::: SUPPLIED TEXT :::
The present invention concerns a tubular heat exchanger which through a primary and heated fluid passed to reheat a secondary fluid such as pool water or sea water.
Heat exchangers of this type are already known. In this connection, reference is made to e.g. FR-A-2 441 819, FR-A-2 482 717, DE-A-3 038 344 and U.S. Pat. No. 4,739,634. The exchangers described in these documents are formed by a cylindrical body provided with an inlet and an outlet for the secondary fluid. Inside the body, a helical coil is provided through which passes in order to transfer its calories to the secondary fluid circulating in the body.
Generally, in order to increase the efficiency of the heat transfer, the secondary fluid is circulated to mach as much contact as possible with the coil. To accomplish this, the latter is housed in the annular space formed between the inside wall of the body and the outside wall of an annular sleeve. Thus, the secondary fluid circulates helically between coil turns within the annular space.
This, then, creates corrosion problems which, in the majority of the applications, are solved, as in the patents DE-A-3 038 344 and U.S. Pat. No. 4,739,634, by using separators between the outside body and the sleeve.
Nevertheless, taking into account the particular use for which the exchangers of the invention are intended, namely reheating pool water and sea water, this measure is not adequate. In fact, pool water contains an oxidizing agent, for example chlorine, and is therefore corrosive.
It is, therefore, the object of the invention to provide a heat exchanger designed especially for reheating a corrosive secondary fluid, such as pool water or sea water.
It was found that satisfactory results were obtained by making the outside body from a plastic-based material and the coil tube of titanium and by furnishing the coil with supporting and stabilizing spacers or separators between the outside wall of the sleeve and the inside wall of the body.
A heat exchanger according to the invention is shown in FIG. 1 in a longitudinal cross section.
It comprises an external cylindrical body 1 having a generally cylindrical shape and closed airtight covers affixed on the upper end (cover 2) and , on the lower end (base 3). The base 3 is provided with means, such as holes 4 for the passage of screws 5, which allow the exchanger to be fixed to a support such as the ground.
:::
* **TASK INSTRUCTIONS**
Carry the heat exchanger text forward from its final sentence. None of the rows is needed here.
::: SUPPLIED RECORDS :::
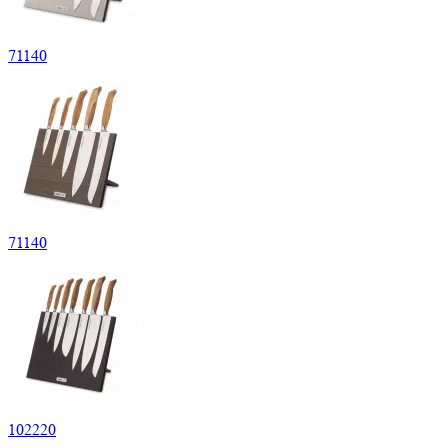
71140
71140
102220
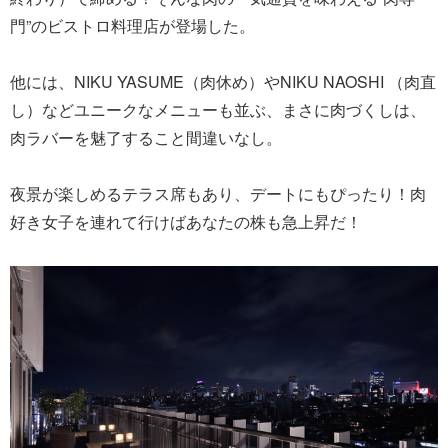
門”のビストロ料理店が登場した。
他には、NIKU YASUME（肉休め）やNIKU NAOSHI （肉直
し）などユニークなメニューも並ぶ、まさに肉づくしは、
肉ラバーを魅了すること間違いなし。
夜景が楽しめるテラス席もあり、デートにもぴったり！肉
好き女子を連れて行けばあなたの株も急上昇だ！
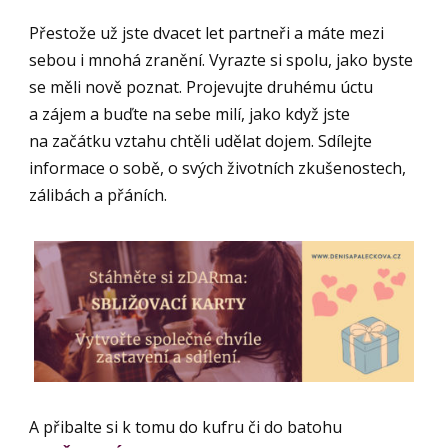
Přestože už jste dvacet let partneři a máte mezi
sebou i mnohá zranění. Vyrazte si spolu, jako byste
se měli nově poznat. Projevujte druhému úctu
a zájem a buďte na sebe milí, jako když jste
na začátku vztahu chtěli udělat dojem. Sdílejte
informace o sobě, o svých životních zkušenostech,
zálibách a přáních.
A přibalte si k tomu do kufru či do batohu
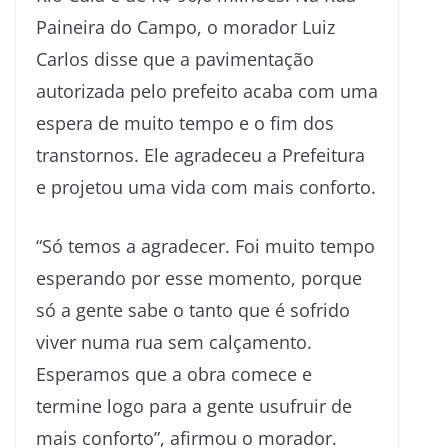
Paineira do Campo, o morador Luiz
Carlos disse que a pavimentação
autorizada pelo prefeito acaba com uma
espera de muito tempo e o fim dos
transtornos. Ele agradeceu a Prefeitura
e projetou uma vida com mais conforto.
“Só temos a agradecer. Foi muito tempo
esperando por esse momento, porque
só a gente sabe o tanto que é sofrido
viver numa rua sem calçamento.
Esperamos que a obra comece e
termine logo para a gente usufruir de
mais conforto”, afirmou o morador.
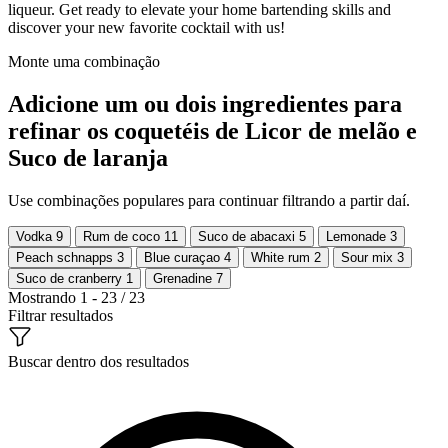
liqueur. Get ready to elevate your home bartending skills and
discover your new favorite cocktail with us!
Monte uma combinação
Adicione um ou dois ingredientes para
refinar os coquetéis de Licor de melão e
Suco de laranja
Use combinações populares para continuar filtrando a partir daí.
Vodka
9
Rum de coco
11
Suco de abacaxi
5
Lemonade
3
Peach schnapps
3
Blue curaçao
4
White rum
2
Sour mix
3
Suco de cranberry
1
Grenadine
7
Mostrando 1 - 23 / 23
Filtrar resultados
Buscar dentro dos resultados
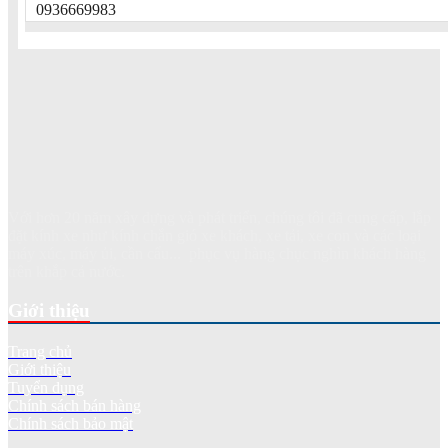
0936669983
Với hơn 20 năm xây dựng và phát triển, chúng tôi đã cung cấp, lắp
đặt kính xe như kính chắn gió xe khách, xe tải, xe con và các loại
máy xúc, máy ủi, cần cẩu... phục vụ hàng chục nghìn khách hàng
trên khắp cả nước.
Giới thiệu
Trang chủ
Giới thiệu
Tuyển dụng
Chính sách bán hàng
Chính sách bảo mật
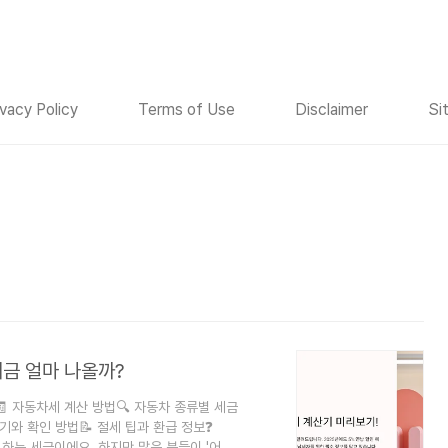
ivacy Policy
Terms of Use
Disclaimer
Si
세금 얼마 나올까?
🧾 자동차세 계산 방법🔍 자동차 종류별 세금
기와 확인 방법📝 절세 팁과 환급 정보❓
하는 세금이에요. 하지만 많은 분들이 '어떻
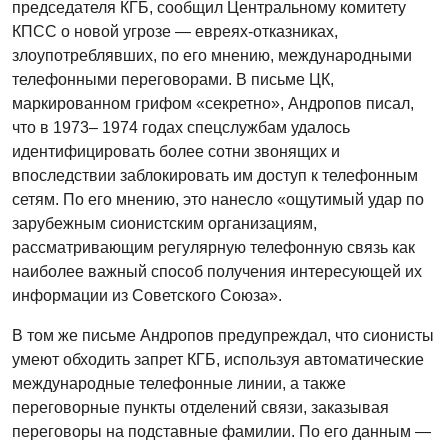
председателя КГБ, сообщил Центральному комитету
КПСС о новой угрозе — евреях-отказниках,
злоупотреблявших, по его мнению, международными
телефонными переговорами. В письме ЦК,
маркированном грифом «секретно», Андропов писал,
что в 1973– 1974 годах спецслужбам удалось
идентифицировать более сотни звонящих и
впоследствии заблокировать им доступ к телефонным
сетям. По его мнению, это нанесло «ощутимый удар по
зарубежным сионистским организациям,
рассматривающим регулярную телефонную связь как
наиболее важный способ получения интересующей их
информации из Советского Союза».
В том же письме Андропов предупреждал, что сионисты
умеют обходить запрет КГБ, используя автоматические
международные телефонные линии, а также
переговорные пункты отделений связи, заказывая
переговоры на подставные фамилии. По его данным —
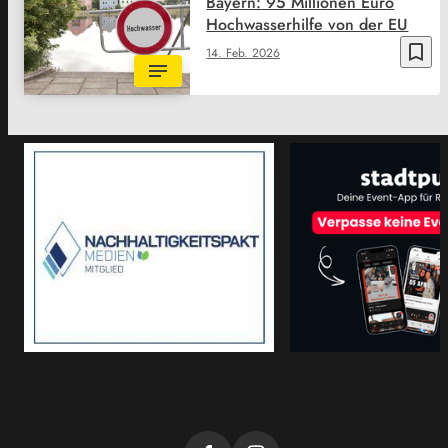
Bayern: 95 Millionen Euro
Hochwasserhilfe von der EU
bookmark_border
14. Feb. 2026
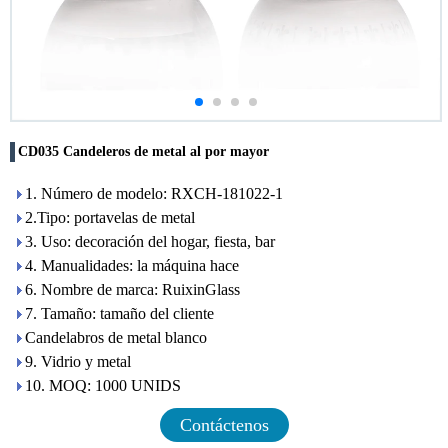
CD035 Candeleros de metal al por mayor
1. Número de modelo: RXCH-181022-1
2.Tipo: portavelas de metal
3. Uso: decoración del hogar, fiesta, bar
4. Manualidades: la máquina hace
6. Nombre de marca: RuixinGlass
7. Tamaño: tamaño del cliente
Candelabros de metal blanco
9. Vidrio y metal
10. MOQ: 1000 UNIDS
Contáctenos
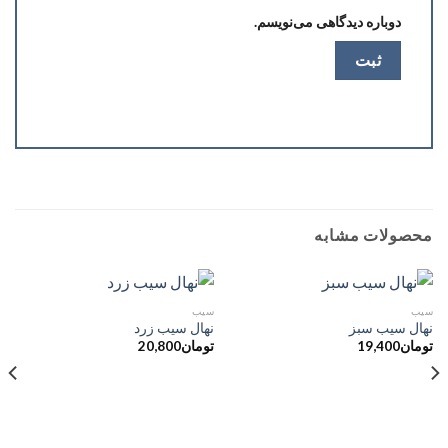
دوباره دیدگاهی می‌نویسم.
محصولات مشابه
سیب
سیب
نهال سیب سبز
نهال سیب زرد
تومان
19,400
تومان
20,800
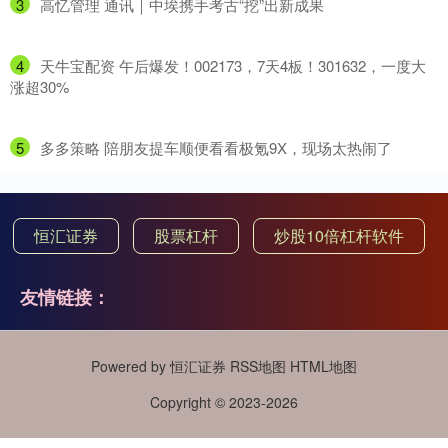
3
​高忆管理 通讯｜中埃携手考古“挖”出新成果
4
​天牛宝配资 午后爆发！002173，7天4板！301632，一度大
涨超30%
5
​多多策略 陪朋友提车顺便看看极氪9X，现场太热闹了
恒汇证券
股票杠杆
炒股10倍杠杆软件
友情链接：
Powered by
恒汇证券
RSS地图
HTML地图
Copyright
© 2023-2026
:::
* **REPLY TO THE EXERCISE**
At the lower end, in the cylindrical wall of the body 1, a pipe connection 6 is provided which forms the inlet for the secondary fluid by which the water to be reheated is introduced, for example, the water coming from a pool. At the upper end, on the same generator as pipe connection 6, a pipe connection 7 is provided which forms the outlet by which the reheated water in the exchanger returns to the pool.
The inside diameters of the pipe connections 6 and 7 are dimensioned such that the exchanger can be connected to a circuit in which the secondary fluid can circulate, without loss of excessive heat, with a relatively significant output, that is between 5 and 20 m3 /hour, by means of a pump. These diameters are, for example, in the order of 40 mm.
The fact that the exchanger can be operated at relatively high rates prevents the formation of deposits coming from the pool water and from its filtration system.
Co-axially located inside the body 1, a sleeve 8 is formed by a cylindrical tube furnished with an internal radial partition 9.
In the annular space between the inside wall of the body 1 and the outside wall of the sleeve 8, a coil 10 formed by a helical tube is mounted. At its upper end, the coil 10 ends in an elbow 11 extending, tightly sealed, through the cover 2 coil 10 and has an inlet 12 by which the heated primary fluid is introduced. At the other end, the coil 10 forms an elbow 13 extended by a rectangular part 14 which also passes, tightly sealed, through the cover 2, running into an outlet 15 which is in the vicinity of input 12 and by which the heated primary fluid leaves after having transferred its calories to the pool or secondary water. The rectangular part 14 also passes through the inside partition 9 of the sleeve 8.
Sleeve 8 is affixed to the coil 10 by appropriate means (not shown).
At the lower end of the body 1, a temperature pick-up 16 is mounted whose output signal can be used to control the circulation of the primary and secondary fluids in the exchanger.
According to the invention, the body 1 and the sleeve 8 are made from a plastic-based material, either reinforced or not, such as PVC or, advantageously, polyester reinforced with glass fibers. The coil 10 is made of titanium.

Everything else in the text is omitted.